* **ROWS**:

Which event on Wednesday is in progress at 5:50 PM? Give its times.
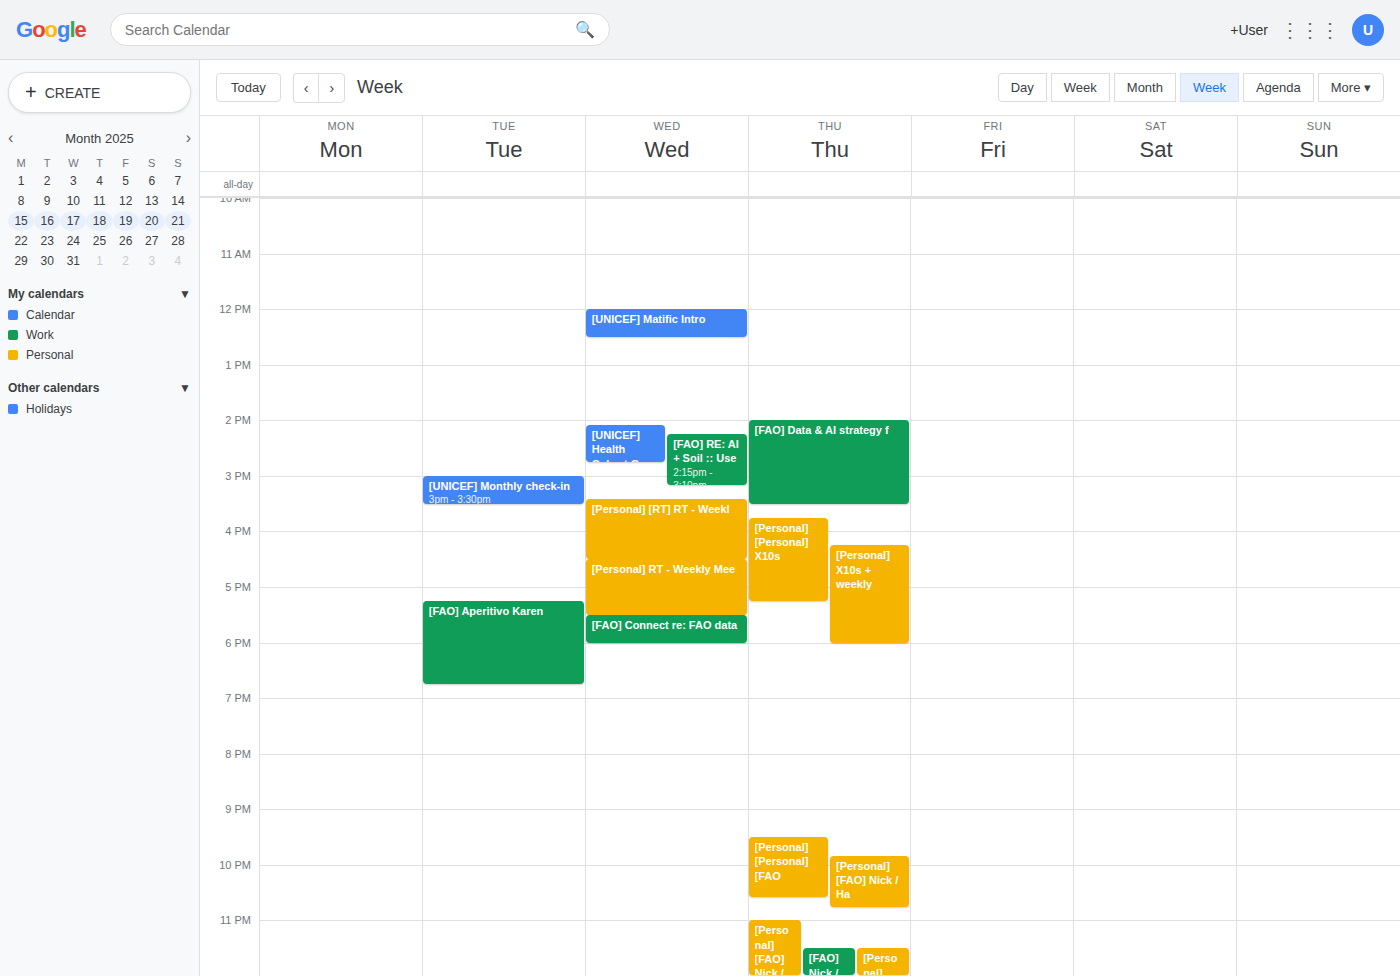
"[FAO] Connect re: FAO data", 5:30 PM to 6:00 PM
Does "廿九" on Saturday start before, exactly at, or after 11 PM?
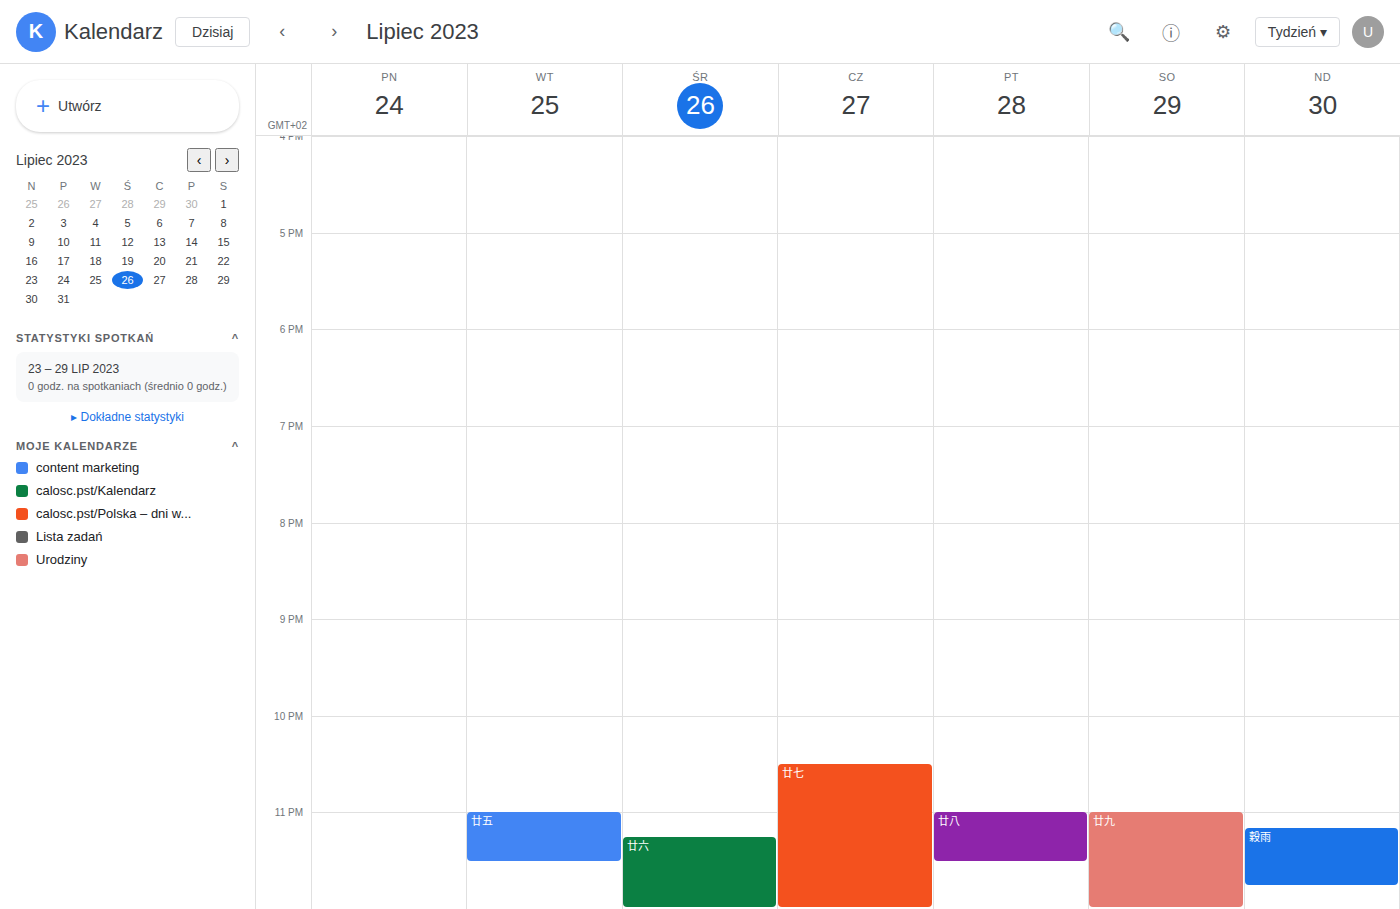
11:00 PM -- exactly at 11 PM, on the 11 PM line.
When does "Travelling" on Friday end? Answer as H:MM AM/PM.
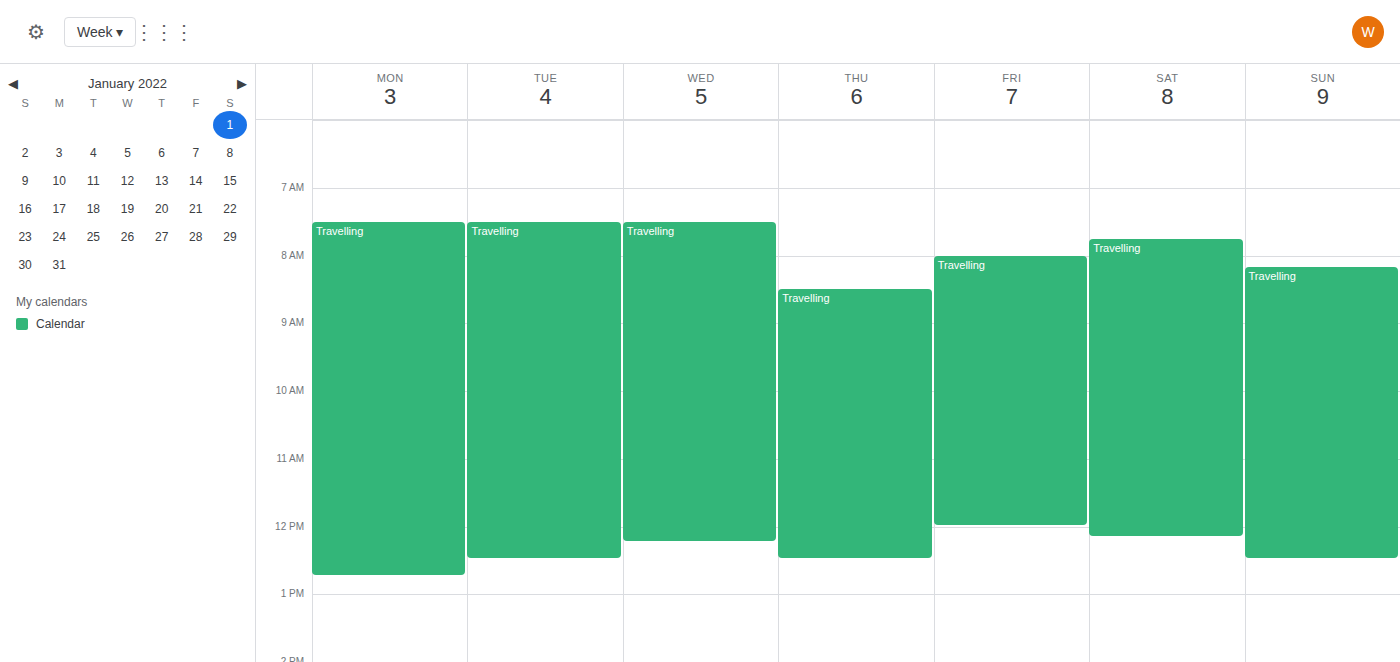
12:00 PM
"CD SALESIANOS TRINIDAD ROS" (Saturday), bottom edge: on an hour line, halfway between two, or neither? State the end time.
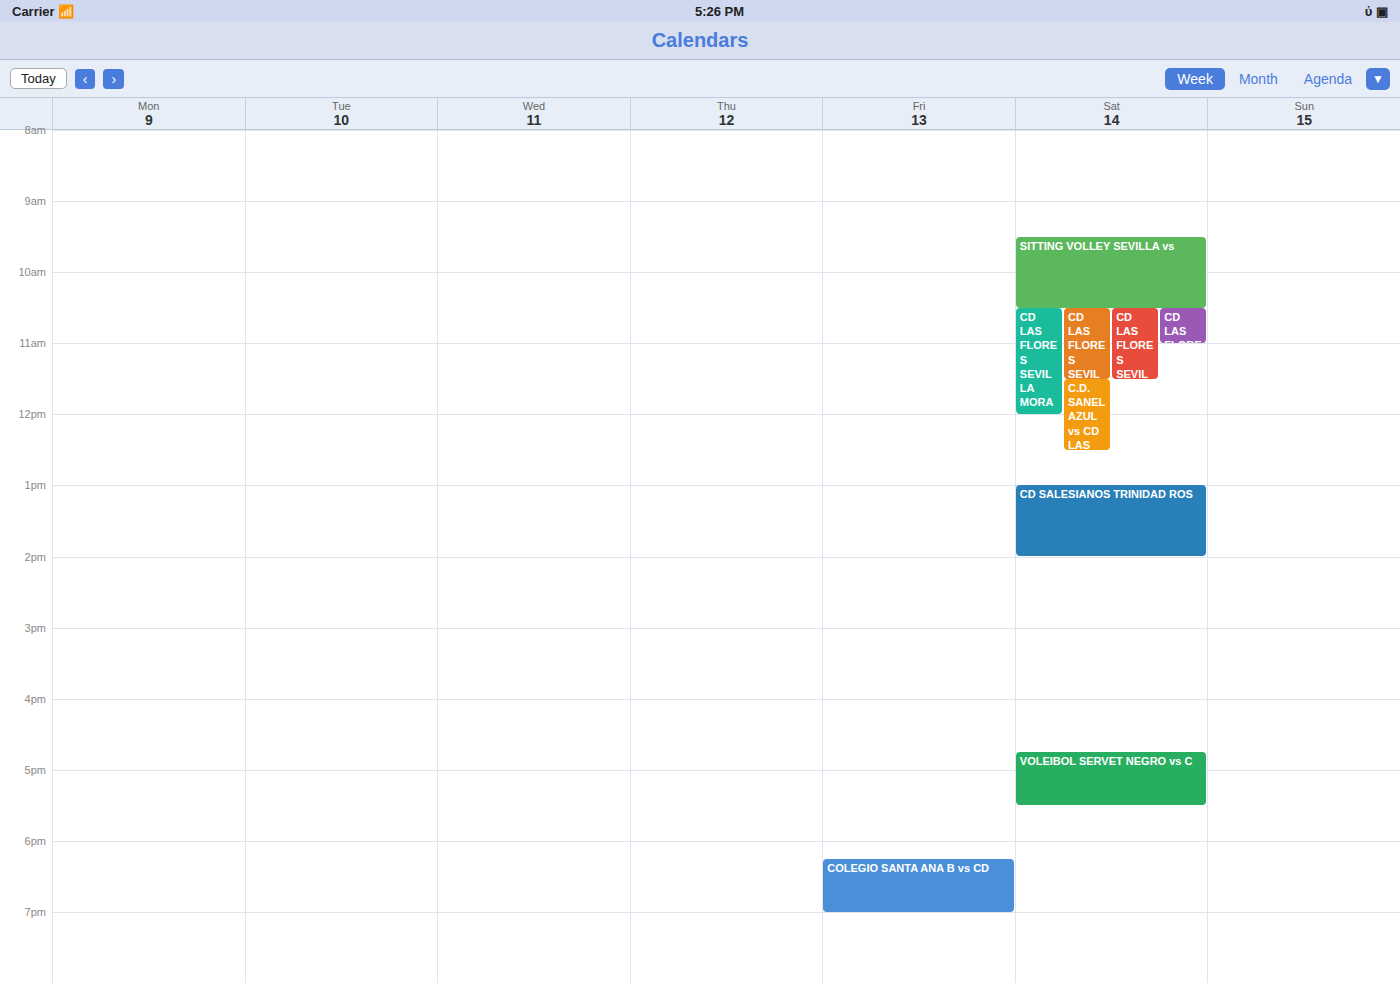
2:00 PM -- exactly on the 2 PM line.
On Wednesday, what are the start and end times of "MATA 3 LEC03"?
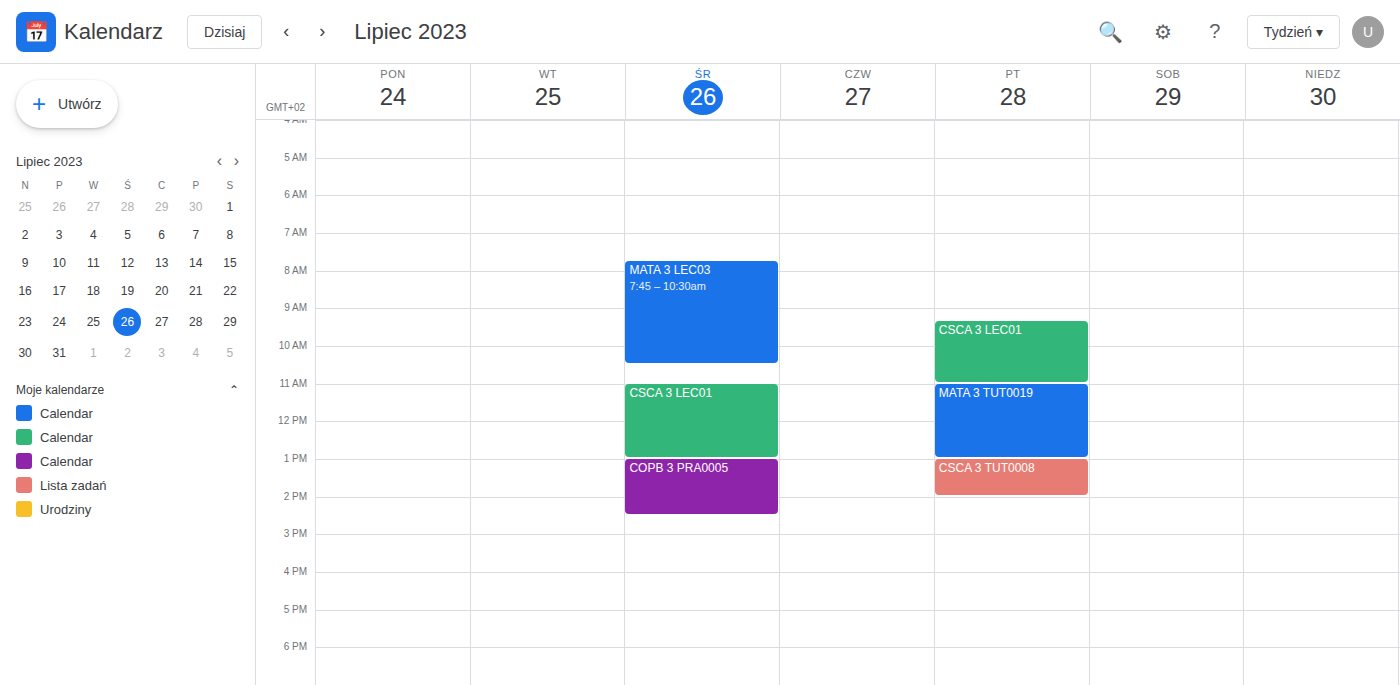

* **JOB**: Rewrite every line of the records above as a Markdown table with a "Row" column for its number and a "Text" column for the line, with no rows for blank lines. Leave the pictures out.

* **RESULT**:
| Row | Text |
|---|---|
| 1 | Which event on Wednesday is in progress at 5:50 PM? Give its times. |
| 2 | "[FAO] Connect re: FAO data", 5:30 PM to 6:00 PM |
| 3 | Does "廿九" on Saturday start before, exactly at, or after 11 PM? |
| 4 | 11:00 PM -- exactly at 11 PM, on the 11 PM line. |
| 5 | When does "Travelling" on Friday end? Answer as H:MM AM/PM. |
| 6 | 12:00 PM |
| 7 | "CD SALESIANOS TRINIDAD ROS" (Saturday), bottom edge: on an hour line, halfway between two, or neither? State the end time. |
| 8 | 2:00 PM -- exactly on the 2 PM line. |
| 9 | On Wednesday, what are the start and end times of "MATA 3 LEC03"? |